7. Has This Car Been Damaged Before?
Cars damaged by floods or accidents may show signs of rust or paint deterioration. Cars that have been in accidents may have not been repaired correctly.
You can get a vehicle’s history through a used car report as long as you have its VIN number. Many car dealers will offer to run this report for you at no charge. If the dealership doesn't or won't run it, you can do it yourself.
Questions to Ask Before You Sign on the Dotted Line
Once the dealer has answered all of your questions - above and otherwise - to your satisfaction, you have two more questions to ask yourself:
8. Do I Really Like This Car?
Just because you've found a great deal on a car doesn't mean that it is the best choice for you. Here are some questions to ask:
- Think about how you will feel seeing this car parked in your driveway or garage. Does the thought make you smile?
- Now get back in the vehicle, and imagine yourself sitting in it for a long road trip. Is it comfortable?

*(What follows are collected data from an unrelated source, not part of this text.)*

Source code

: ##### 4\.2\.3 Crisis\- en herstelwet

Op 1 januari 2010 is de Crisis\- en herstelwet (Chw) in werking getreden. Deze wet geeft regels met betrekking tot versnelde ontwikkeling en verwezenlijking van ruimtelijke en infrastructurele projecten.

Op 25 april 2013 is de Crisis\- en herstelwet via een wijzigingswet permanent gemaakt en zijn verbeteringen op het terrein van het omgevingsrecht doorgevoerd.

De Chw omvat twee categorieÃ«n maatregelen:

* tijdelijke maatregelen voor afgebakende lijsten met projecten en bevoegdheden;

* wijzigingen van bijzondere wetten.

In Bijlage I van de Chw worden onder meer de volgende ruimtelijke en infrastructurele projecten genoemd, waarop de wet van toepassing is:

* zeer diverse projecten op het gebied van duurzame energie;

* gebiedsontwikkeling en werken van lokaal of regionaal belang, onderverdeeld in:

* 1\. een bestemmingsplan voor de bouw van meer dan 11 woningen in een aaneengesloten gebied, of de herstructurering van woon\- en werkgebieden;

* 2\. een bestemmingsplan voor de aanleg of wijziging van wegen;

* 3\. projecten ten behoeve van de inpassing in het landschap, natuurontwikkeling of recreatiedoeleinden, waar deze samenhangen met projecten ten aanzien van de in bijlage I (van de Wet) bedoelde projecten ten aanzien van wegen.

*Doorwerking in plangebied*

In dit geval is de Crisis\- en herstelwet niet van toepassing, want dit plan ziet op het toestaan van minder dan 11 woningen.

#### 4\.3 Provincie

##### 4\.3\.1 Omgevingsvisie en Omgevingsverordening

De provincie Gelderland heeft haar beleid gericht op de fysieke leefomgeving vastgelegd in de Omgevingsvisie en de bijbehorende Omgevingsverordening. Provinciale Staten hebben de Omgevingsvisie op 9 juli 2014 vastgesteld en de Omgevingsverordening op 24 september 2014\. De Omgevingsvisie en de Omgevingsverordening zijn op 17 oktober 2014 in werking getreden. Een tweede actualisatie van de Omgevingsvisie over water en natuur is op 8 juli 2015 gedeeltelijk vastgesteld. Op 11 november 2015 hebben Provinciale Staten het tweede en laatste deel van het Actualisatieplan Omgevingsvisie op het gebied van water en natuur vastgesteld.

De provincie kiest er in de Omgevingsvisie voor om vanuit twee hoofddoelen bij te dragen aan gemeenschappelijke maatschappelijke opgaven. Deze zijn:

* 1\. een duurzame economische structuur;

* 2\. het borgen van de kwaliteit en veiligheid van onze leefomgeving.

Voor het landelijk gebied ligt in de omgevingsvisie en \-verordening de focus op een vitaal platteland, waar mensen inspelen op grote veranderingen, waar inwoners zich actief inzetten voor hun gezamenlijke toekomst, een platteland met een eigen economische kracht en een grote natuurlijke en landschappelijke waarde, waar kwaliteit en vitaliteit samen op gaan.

- Many people consider their cars to be an extension of their personalities. Does this car match yours?
If these don't resonate with you, keep searching for the right used car.
9. Can I Do Better?
Buying a used car isn’t quite as serious as choosing a spouse, but it's still a big commitment. Be sure that you are getting the best possible deal and that you're not just settling. You don’t want to spend the next couple of years thinking, “I should have bought the other one.”
- Whether there was a car you liked more.
- Whether there was another car you liked as much that was a better deal or less expensive.
- Whether it's possible to talk the salesperson down to a lower price.
If you're satisfied that you're getting a great deal on a car that you love, go for it.
The Bottom Line
This list of questions isn't exhaustive. However, it's a great place to start when you're in the market for buying a used car. Follow them, and you'll be more satisfied with your purchase.